The new speaker works through thermoacoustics, which involves converting heat into sound. The process hasn't found many practical applications yet, but given graphene's laundry list of impressive properties, it's not surprising that this is the material that may start to change that. Graphene is a great electrical conductor, and by sending very specific pulses of electricity through it, the material can be quickly heated and cooled in sequence. That affects the air around the membrane, which expands and contracts to generate sound waves.
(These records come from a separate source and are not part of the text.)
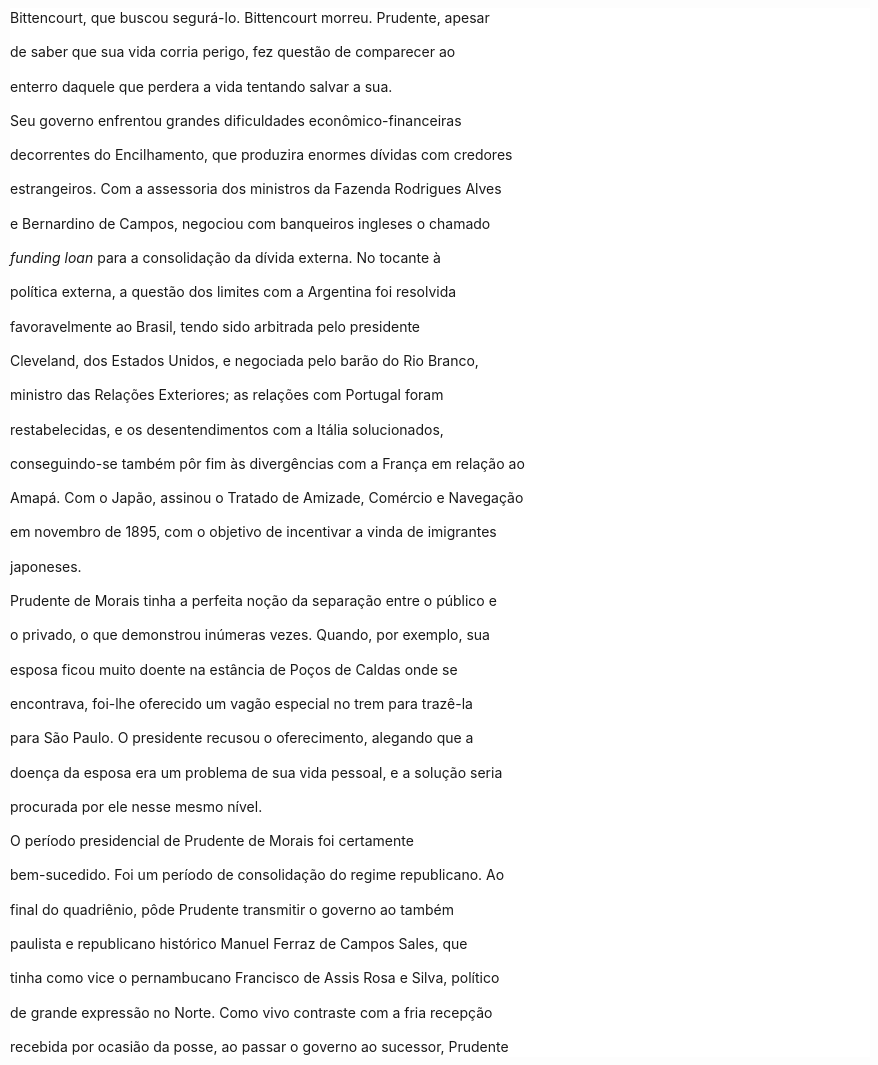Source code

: Bittencourt, que buscou segurá-lo. Bittencourt morreu. Prudente, apesar

de saber que sua vida corria perigo, fez questão de comparecer ao

enterro daquele que perdera a vida tentando salvar a sua.



Seu governo enfrentou grandes dificuldades econômico-financeiras

decorrentes do Encilhamento, que produzira enormes dívidas com credores

estrangeiros. Com a assessoria dos ministros da Fazenda Rodrigues Alves

e Bernardino de Campos, negociou com banqueiros ingleses o chamado

*funding loan* para a consolidação da dívida externa. No tocante à

política externa, a questão dos limites com a Argentina foi resolvida

favoravelmente ao Brasil, tendo sido arbitrada pelo presidente

Cleveland, dos Estados Unidos, e negociada pelo barão do Rio Branco,

ministro das Relações Exteriores; as relações com Portugal foram

restabelecidas, e os desentendimentos com a Itália solucionados,

conseguindo-se também pôr fim às divergências com a França em relação ao

Amapá. Com o Japão, assinou o Tratado de Amizade, Comércio e Navegação

em novembro de 1895, com o objetivo de incentivar a vinda de imigrantes

japoneses.



Prudente de Morais tinha a perfeita noção da separação entre o público e

o privado, o que demonstrou inúmeras vezes. Quando, por exemplo, sua

esposa ficou muito doente na estância de Poços de Caldas onde se

encontrava, foi-lhe oferecido um vagão especial no trem para trazê-la

para São Paulo. O presidente recusou o oferecimento, alegando que a

doença da esposa era um problema de sua vida pessoal, e a solução seria

procurada por ele nesse mesmo nível.



O período presidencial de Prudente de Morais foi certamente

bem-sucedido. Foi um período de consolidação do regime republicano. Ao

final do quadriênio, pôde Prudente transmitir o governo ao também

paulista e republicano histórico Manuel Ferraz de Campos Sales, que

tinha como vice o pernambucano Francisco de Assis Rosa e Silva, político

de grande expressão no Norte. Como vivo contraste com a fria recepção

recebida por ocasião da posse, ao passar o governo ao sucessor, Prudente
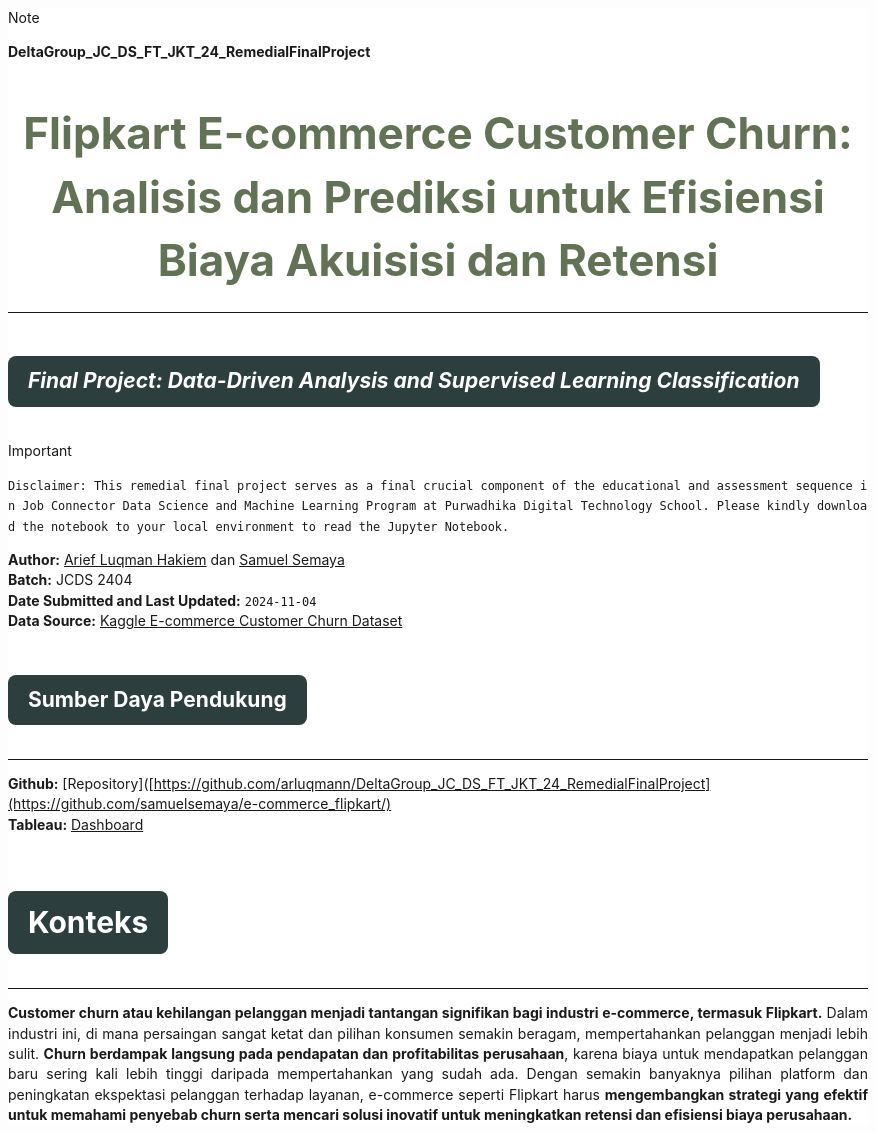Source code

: <a name="readme-top"></a>

> [!NOTE]
> <b>DeltaGroup_JC_DS_FT_JKT_24_RemedialFinalProject</b>

<h1 align="center">
  <span style="color: #627254; font-size: 44px; font-weight: bold;">
    Flipkart E-commerce Customer Churn: Analisis dan Prediksi untuk Efisiensi Biaya Akuisisi dan Retensi
  </span>
</h1>

---

<div style="text-align: left;">
  <h2 style="background-color: #2C3E3D; color: white; padding: 10px 20px; margin-bottom: 20px; border-radius: 8px; font-weight: bold; font-style: italic; display: inline-block;">Final Project: Data-Driven Analysis and Supervised Learning Classification</h2>
</div>

> [!IMPORTANT]
> `Disclaimer:
This remedial final project serves as a final crucial component of the educational and assessment sequence in Job Connector Data Science and Machine Learning Program at Purwadhika Digital Technology School. Please kindly download the notebook to your local environment to read the Jupyter Notebook.`

**Author:** [Arief Luqman Hakiem](https://www.linkedin.com/in/ariefluqman/) dan [Samuel Semaya](https://www.linkedin.com/in/samuelsemaya/) <br>
**Batch:** JCDS 2404 <br>
**Date Submitted and Last Updated:** `2024-11-04` <br>
**Data Source:** [Kaggle E-commerce Customer Churn Dataset](https://www.kaggle.com/datasets/ankitverma2010/ecommerce-customer-churn-analysis-and-prediction) <br>

<div style="text-align: left;">
  <h2 style="background-color: #2C3E3D; color: white; padding: 10px 20px; margin-bottom: 20px; border-radius: 8px; font-weight: bold; display: inline-block;">Sumber Daya Pendukung</h2>
</div>

---

 **Github:** [Repository]([https://github.com/arluqmann/DeltaGroup_JC_DS_FT_JKT_24_RemedialFinalProject](https://github.com/samuelsemaya/e-commerce_flipkart/) <br>
 **Tableau:** [Dashboard](https://public.tableau.com/app/profile/samuelsemaya/viz/final-project-ver2-fix/Dash_CP) <br>

<div style="text-align: left;">
  <h2 style="background-color: #2C3E3D; color: white; padding: 10px 20px; margin-bottom: 20px; border-radius: 8px; font-weight: bold; display: inline-block; font-size: 30px">Konteks</h2>
</div>

---

<div style='text-align: justify'>

<strong>Customer churn atau kehilangan pelanggan menjadi tantangan signifikan bagi industri e-commerce, termasuk Flipkart.</strong> Dalam industri ini, di mana persaingan sangat ketat dan pilihan konsumen semakin beragam, mempertahankan pelanggan menjadi lebih sulit. <strong>Churn berdampak langsung pada pendapatan dan profitabilitas perusahaan</strong>, karena biaya untuk mendapatkan pelanggan baru sering kali lebih tinggi daripada mempertahankan yang sudah ada. Dengan semakin banyaknya pilihan platform dan peningkatan ekspektasi pelanggan terhadap layanan, e-commerce seperti Flipkart harus <strong>mengembangkan strategi yang efektif untuk memahami penyebab churn serta mencari solusi inovatif untuk meningkatkan retensi dan efisiensi biaya perusahaan.</strong>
How good would a non-vibrating speaker sound? The team says the device can create "a rich sonic palette," through careful control of how and where the electricity flows through the graphene. The heating and cooling cycle also allows the speaker to mix, amplify and equalize multiple sound frequencies at the same time, which could boost its output above the range of human hearing and open up ultrasound applications.

"Thermoacoustics has been overlooked because it is regarded as such an inefficient process that it has no practical applications," says David Horsell, lead author of the study. "We looked instead at the way the sound is actually produced and found that by controlling the electrical current through the graphene we could not only produce sound but could change its volume and specify how each frequency component is amplified. Such amplification and control opens up a range of real-world applications we had not envisaged."

Those applications include making ultrasound devices for medical imaging smaller, more efficient and able to return images of a higher resolution. The technique could also improve the frequency-mixing technology used for radio and phone signals.

"The sound generating mechanism allows us to take two or more different sound sources and multiply them together," says Horsell. "However, the most exciting thing is that it does this trick of multiplication in a remarkably simple and controllable way. This could have a real impact in the telecommunications industry, which needs to combine signals this way but currently uses rather complex and, therefore, costly methods to do so."

The research was published in the journal Scientific Reports.